Exercise inputs: Begin
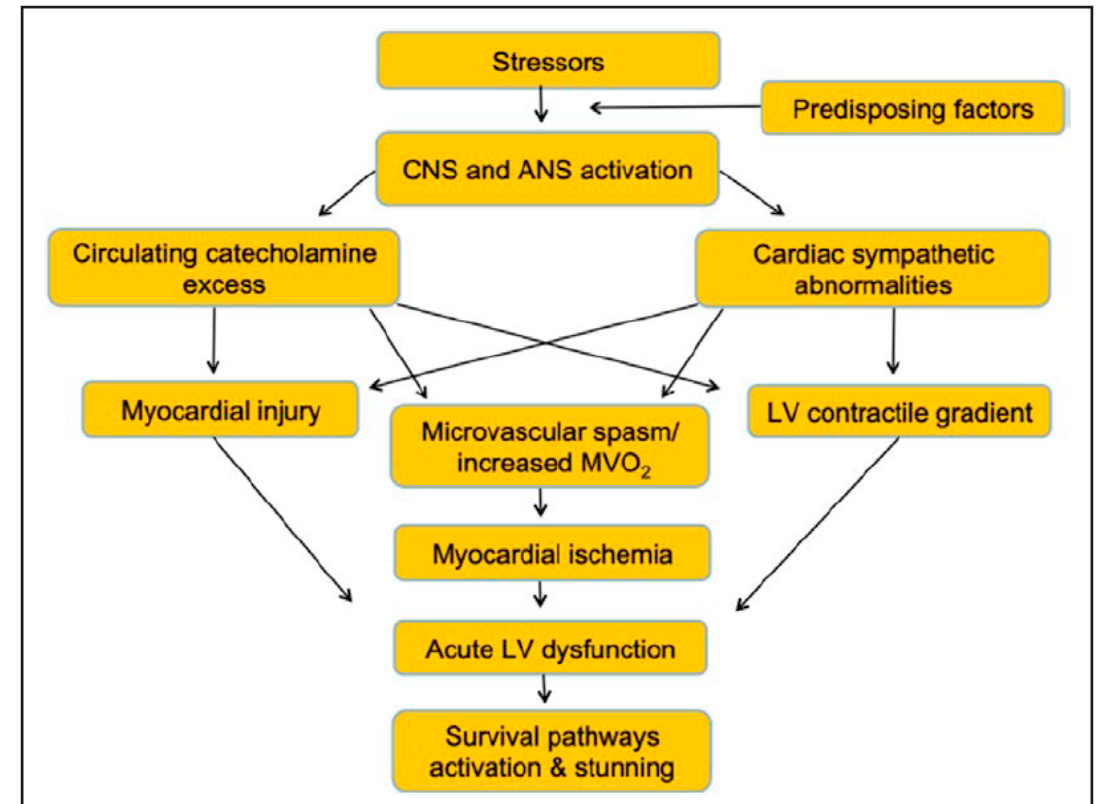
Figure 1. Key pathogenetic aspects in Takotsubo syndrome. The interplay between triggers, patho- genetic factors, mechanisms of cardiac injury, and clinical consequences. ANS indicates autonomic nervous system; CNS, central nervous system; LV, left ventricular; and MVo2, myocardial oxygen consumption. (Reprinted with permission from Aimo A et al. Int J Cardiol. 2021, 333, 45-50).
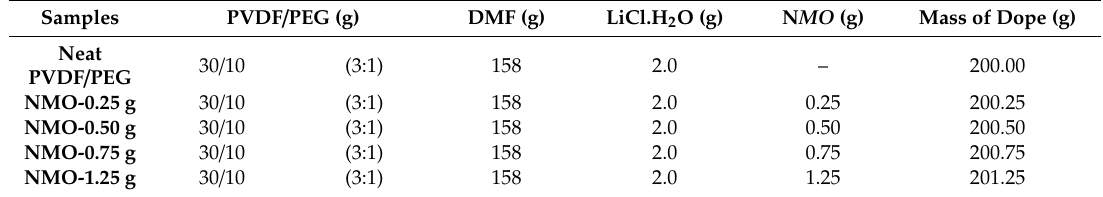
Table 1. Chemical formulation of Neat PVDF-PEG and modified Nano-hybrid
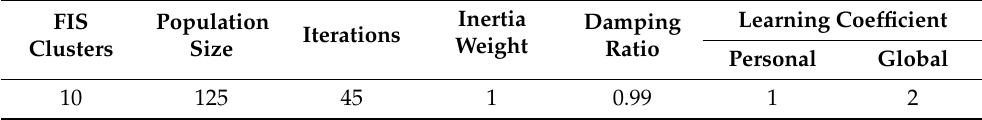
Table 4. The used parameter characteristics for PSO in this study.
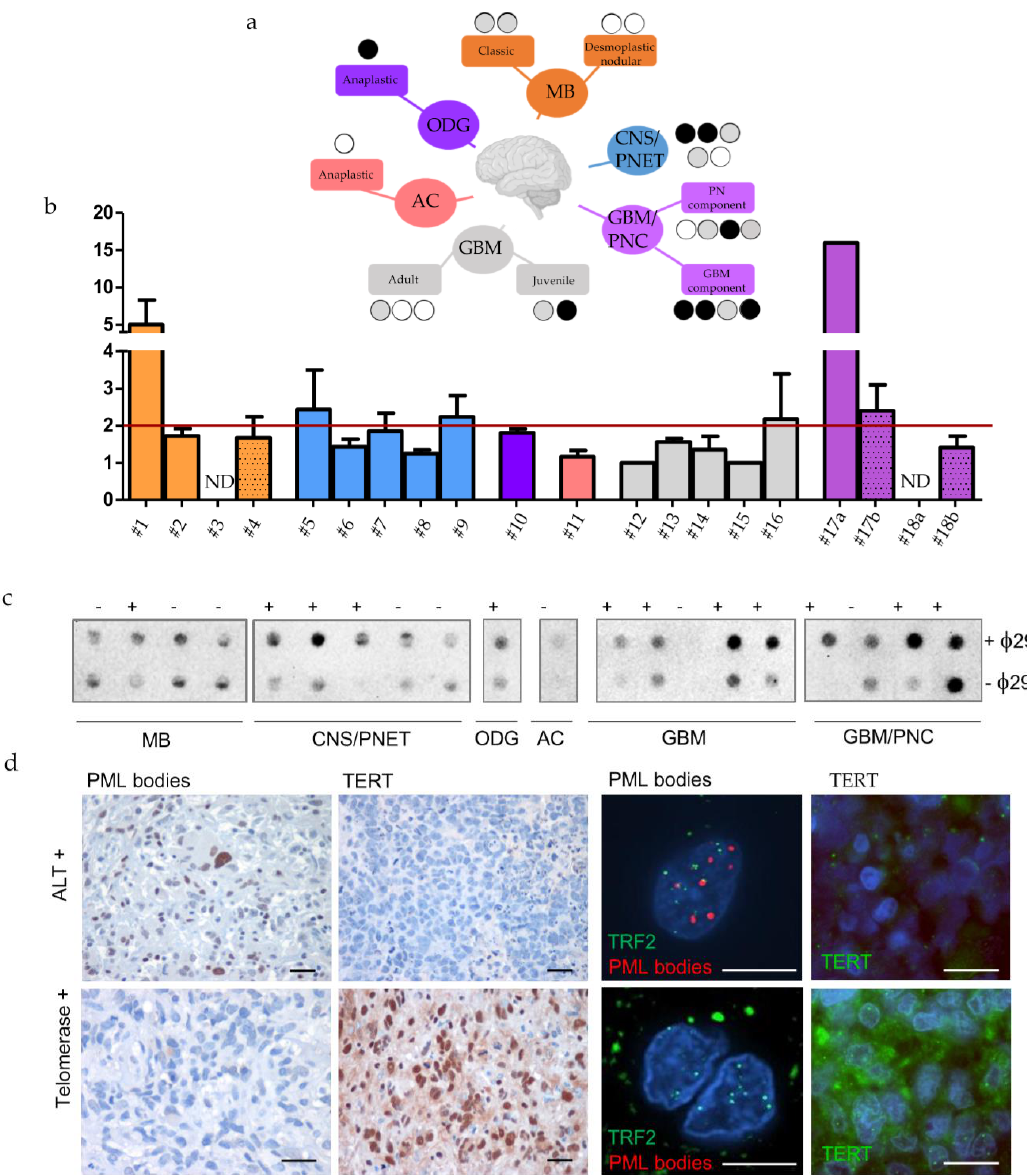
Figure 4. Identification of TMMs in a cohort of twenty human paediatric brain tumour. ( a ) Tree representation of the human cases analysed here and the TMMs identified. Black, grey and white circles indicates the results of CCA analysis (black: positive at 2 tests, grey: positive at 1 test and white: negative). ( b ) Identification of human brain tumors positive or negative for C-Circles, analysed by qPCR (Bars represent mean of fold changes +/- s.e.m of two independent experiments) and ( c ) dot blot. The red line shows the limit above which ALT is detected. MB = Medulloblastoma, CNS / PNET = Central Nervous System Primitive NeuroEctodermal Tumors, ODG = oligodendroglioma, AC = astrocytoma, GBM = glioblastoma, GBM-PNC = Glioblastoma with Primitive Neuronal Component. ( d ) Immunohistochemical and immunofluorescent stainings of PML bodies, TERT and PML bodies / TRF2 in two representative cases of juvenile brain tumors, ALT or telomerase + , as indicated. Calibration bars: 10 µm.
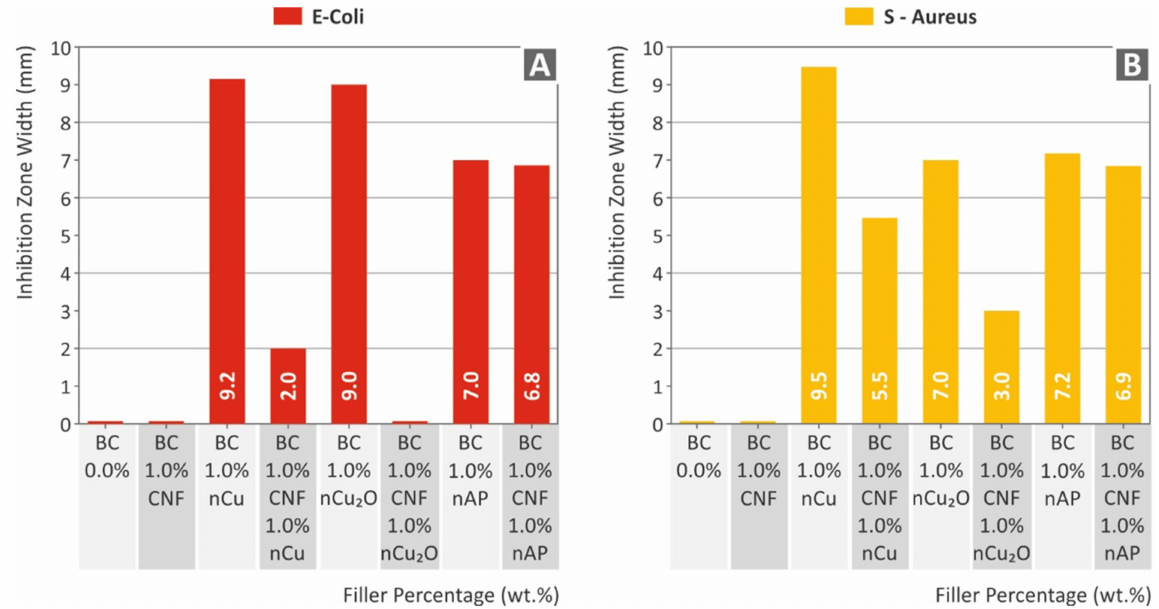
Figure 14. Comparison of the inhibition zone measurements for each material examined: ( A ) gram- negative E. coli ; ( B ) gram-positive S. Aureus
Exercise inputs: End
:: What the task requires ::
Only an exact copy is wanted: the lines from the opening of the material through the line that has "Table 1. Chemical", minus any pictures.

:: Exercise result ::
Figure 1. Key pathogenetic aspects in Takotsubo syndrome. The interplay between triggers, patho- genetic factors, mechanisms of cardiac injury, and clinical consequences. ANS indicates autonomic nervous system; CNS, central nervous system; LV, left ventricular; and MVo2, myocardial oxygen consumption. (Reprinted with permission from Aimo A et al. Int J Cardiol. 2021, 333, 45-50).
Table 1. Chemical formulation of Neat PVDF-PEG and modified Nano-hybrid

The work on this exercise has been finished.